I'm comparing long blocks of text from a database - basically allowing users to see where the version they have created differs from an existing version in the database.
Can't you just use the UNIX "diff" command?
A good start, but with some problems
- "diff" does a line-by-line comparison, which is better than nothing, but I want to analyze large chunks of text where perhaps one word in every paragraph has changed and the paragraphs are 200 words long. With "diff", it then flags the entire text as "diff"erent, which is not exactly optimal.
- I haven't figured out how to process the output reliably since the text will have numbers and greater than and less than signs, so it makes it hard to use regex and parse the output (for example, I can't use "<.*" to find deletions) and then reuse it to, for example, create search strings and then be able to add a <span class="highlight">search string</span>).

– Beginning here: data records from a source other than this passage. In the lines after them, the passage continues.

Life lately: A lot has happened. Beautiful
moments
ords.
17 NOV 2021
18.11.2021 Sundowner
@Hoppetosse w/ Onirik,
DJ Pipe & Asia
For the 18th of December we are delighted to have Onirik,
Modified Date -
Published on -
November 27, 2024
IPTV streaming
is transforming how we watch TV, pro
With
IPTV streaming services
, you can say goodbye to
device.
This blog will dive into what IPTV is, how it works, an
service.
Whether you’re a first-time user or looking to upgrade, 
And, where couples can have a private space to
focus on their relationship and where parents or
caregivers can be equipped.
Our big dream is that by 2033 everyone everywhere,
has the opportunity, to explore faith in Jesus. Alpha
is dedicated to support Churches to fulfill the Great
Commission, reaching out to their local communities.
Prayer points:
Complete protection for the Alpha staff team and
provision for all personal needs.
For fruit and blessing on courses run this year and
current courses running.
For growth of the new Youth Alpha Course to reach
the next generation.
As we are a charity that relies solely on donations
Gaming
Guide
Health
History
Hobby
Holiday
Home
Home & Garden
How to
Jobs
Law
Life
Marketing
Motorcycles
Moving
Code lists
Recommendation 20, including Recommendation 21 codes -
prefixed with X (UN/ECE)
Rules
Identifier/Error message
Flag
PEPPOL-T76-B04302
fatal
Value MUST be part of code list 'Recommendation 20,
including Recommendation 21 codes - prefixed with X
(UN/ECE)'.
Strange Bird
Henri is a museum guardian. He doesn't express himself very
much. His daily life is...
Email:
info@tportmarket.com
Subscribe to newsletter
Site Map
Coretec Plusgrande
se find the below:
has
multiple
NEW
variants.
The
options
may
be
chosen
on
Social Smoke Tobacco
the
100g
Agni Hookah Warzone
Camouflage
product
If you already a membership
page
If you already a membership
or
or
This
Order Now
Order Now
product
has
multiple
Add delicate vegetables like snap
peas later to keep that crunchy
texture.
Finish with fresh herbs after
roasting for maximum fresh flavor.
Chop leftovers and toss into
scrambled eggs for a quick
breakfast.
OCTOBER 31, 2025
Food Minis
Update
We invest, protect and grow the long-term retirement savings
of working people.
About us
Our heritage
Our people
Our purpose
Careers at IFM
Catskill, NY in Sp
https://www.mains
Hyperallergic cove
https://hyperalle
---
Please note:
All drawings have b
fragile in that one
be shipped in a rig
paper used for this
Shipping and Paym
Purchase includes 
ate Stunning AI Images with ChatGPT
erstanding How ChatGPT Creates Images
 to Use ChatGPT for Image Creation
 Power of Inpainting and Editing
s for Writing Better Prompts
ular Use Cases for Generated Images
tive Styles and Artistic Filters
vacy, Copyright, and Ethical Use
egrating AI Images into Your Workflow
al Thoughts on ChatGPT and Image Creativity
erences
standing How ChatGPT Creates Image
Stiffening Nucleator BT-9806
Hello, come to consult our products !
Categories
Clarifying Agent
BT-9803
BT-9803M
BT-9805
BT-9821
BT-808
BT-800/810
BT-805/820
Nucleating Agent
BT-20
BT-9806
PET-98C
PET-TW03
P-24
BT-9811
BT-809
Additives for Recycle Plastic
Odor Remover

PHP has array compares that might work
I don't really see how. Consider the following:
$str1 = "The cat ate the dog";
$str2 = "The dog ate the cat";
$arr1 = explode(" ", $str1);
$arr2 = explode(" ", $str2);
$diff = array_diff($arr1, $arr2);
What's in $diff? Answer: nothing. There are no differences from the point of view of PHP array comparison. Of course, for the dog and the cat it makes a big difference.

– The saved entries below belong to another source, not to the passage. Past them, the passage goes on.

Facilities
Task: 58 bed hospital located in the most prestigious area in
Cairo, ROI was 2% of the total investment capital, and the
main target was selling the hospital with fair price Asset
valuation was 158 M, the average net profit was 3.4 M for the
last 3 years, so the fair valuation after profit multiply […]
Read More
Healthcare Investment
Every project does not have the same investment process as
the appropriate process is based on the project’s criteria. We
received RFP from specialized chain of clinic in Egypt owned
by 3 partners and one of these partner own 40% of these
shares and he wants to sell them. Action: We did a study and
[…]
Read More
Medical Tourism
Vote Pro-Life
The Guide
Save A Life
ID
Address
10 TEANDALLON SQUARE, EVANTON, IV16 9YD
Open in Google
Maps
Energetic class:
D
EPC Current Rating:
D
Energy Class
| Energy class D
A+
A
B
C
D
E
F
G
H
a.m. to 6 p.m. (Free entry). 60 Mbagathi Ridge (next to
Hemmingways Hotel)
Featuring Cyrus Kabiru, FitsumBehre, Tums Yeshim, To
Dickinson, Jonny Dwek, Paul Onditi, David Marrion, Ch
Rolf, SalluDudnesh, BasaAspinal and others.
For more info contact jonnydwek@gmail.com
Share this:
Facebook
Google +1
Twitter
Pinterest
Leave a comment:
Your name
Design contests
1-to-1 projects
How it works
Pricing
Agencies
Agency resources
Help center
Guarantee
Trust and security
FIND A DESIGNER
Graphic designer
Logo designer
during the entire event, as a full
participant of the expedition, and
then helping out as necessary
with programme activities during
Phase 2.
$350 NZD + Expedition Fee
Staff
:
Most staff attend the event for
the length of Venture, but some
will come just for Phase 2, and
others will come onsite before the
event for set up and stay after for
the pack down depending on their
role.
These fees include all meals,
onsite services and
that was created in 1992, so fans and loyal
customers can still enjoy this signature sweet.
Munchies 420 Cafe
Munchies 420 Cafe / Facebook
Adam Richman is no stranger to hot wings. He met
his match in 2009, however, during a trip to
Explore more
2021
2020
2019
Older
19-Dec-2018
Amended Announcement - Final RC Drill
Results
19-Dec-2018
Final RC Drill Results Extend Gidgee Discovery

You have to work your way through the strings.
Assume version 1 and versions 2a and 2b
1. The dog ate the cat
2a. The lion ate the cat
2b. The wolf ate the cat
- you iterate through and get to the second word, you have a difference and you stop.

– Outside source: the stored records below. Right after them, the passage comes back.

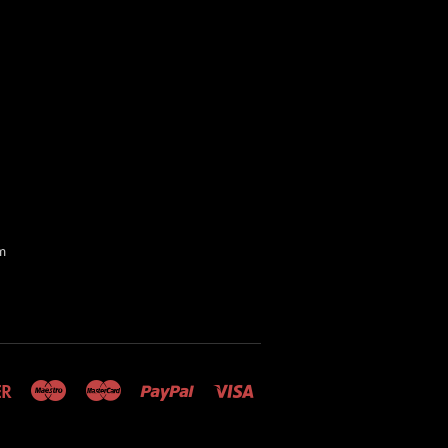
m
Discover
Maestro
Master
Paypal
Visa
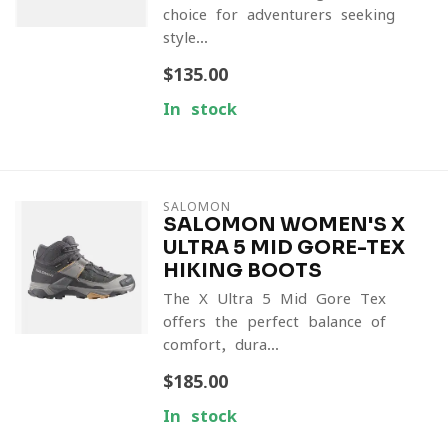
choice for adventurers seeking
style...
$135.00
In stock
SALOMON
SALOMON WOMEN'S X
ULTRA 5 MID GORE-TEX
HIKING BOOTS
The X Ultra 5 Mid Gore-Tex
offers the perfect balance of
comfort, dura...
$185.00
In stock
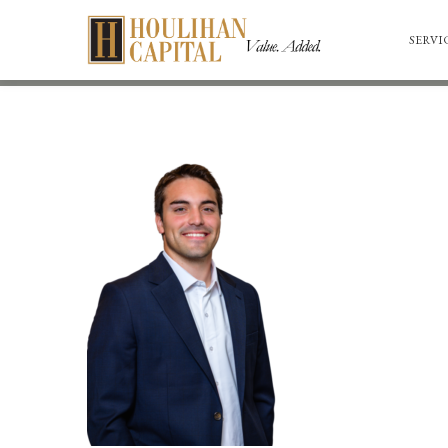
SERVI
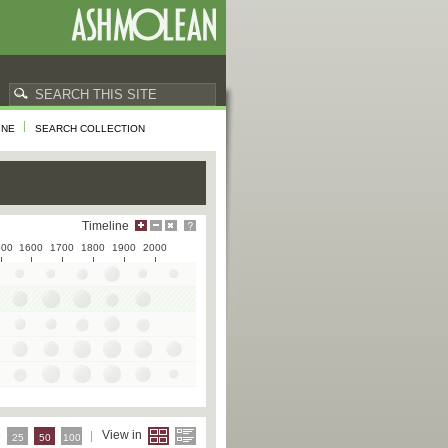
INE
SEARCH COLLECTION
Timeline
500
1600
1700
1800
1900
2000
e
View in
25
50
100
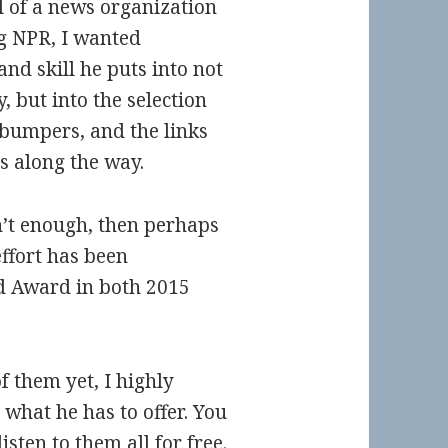
l of a news organization
g NPR, I wanted
and skill he puts into not
, but into the selection
 bumpers, and the links
s along the way.
’t enough, then perhaps
ffort has been
d Award in both 2015
f them yet, I highly
what he has to offer. You
sten to them all for free.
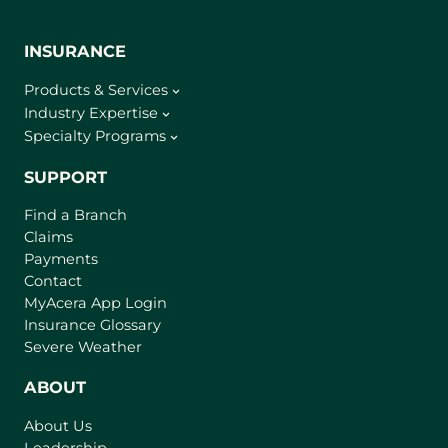
INSURANCE
Products & Services
Industry Expertise
Specialty Programs
SUPPORT
Find a Branch
Claims
Payments
Contact
(
MyAcera App Login
o
Insurance Glossary
p
Severe Weather
e
n
ABOUT
s
About Us
i
Leadership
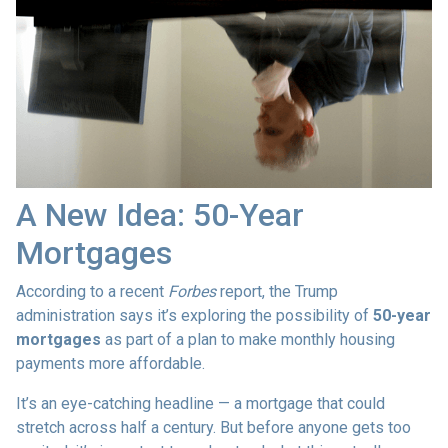
A New Idea: 50-Year
Mortgages
According to a recent
Forbes
report, the Trump
administration says it’s exploring the possibility of
50-year
mortgages
as part of a plan to make monthly housing
payments more affordable.
It’s an eye-catching headline — a mortgage that could
stretch across half a century. But before anyone gets too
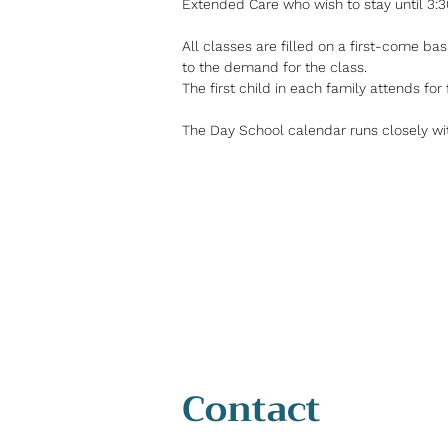
Extended Care who wish to stay until 3:
All classes are filled on a first-come basi
to the demand for the class.
The first child in each family attends for 
The Day School calendar runs closely wi
Contact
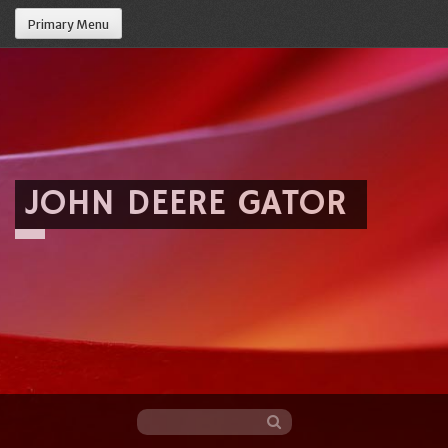
Primary Menu
JOHN DEERE GATOR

- you take 2a as your model and you search 2b for "lion" - not found
- take 2b as your model and search 2a for "wolf" - not found
- take 2a as your model and search for "ate" - match.
- continue testing - is it a real match? Yes.
- Done the difference: "lion" and "wolf" don't match.
That's pretty complicated already and we've only scratched about the simplest case there is.
See Imre Simon, Sequence Comparison: Some Theory and Some Practice (1988) [citeseer.nj.nec.com]
There's a wikki page on Diff Algorithm [c2.com]
If you want, you can look at the source code for GNU diff [cvs.sourceforge.net]
Tom
The documentation on Algorithm::Diff [search.cpan.org] includes all the source code [search.cpan.org]. Now if only I knew Perl... time to learn.
Tom
Currently returns output like:
This
word
is
<span class="B">already</span>
<span class="A">no</span>
<span class="A">longer</span>
in
the
string.
I think I'll need to send the output to a file (unless Perl has a method for capturing standard output) and parsing it.
It might take a while though - yesterday I still didn't know what the assignment operator was in Perl, so I'm starting from -273 Celsius ;-)
Tom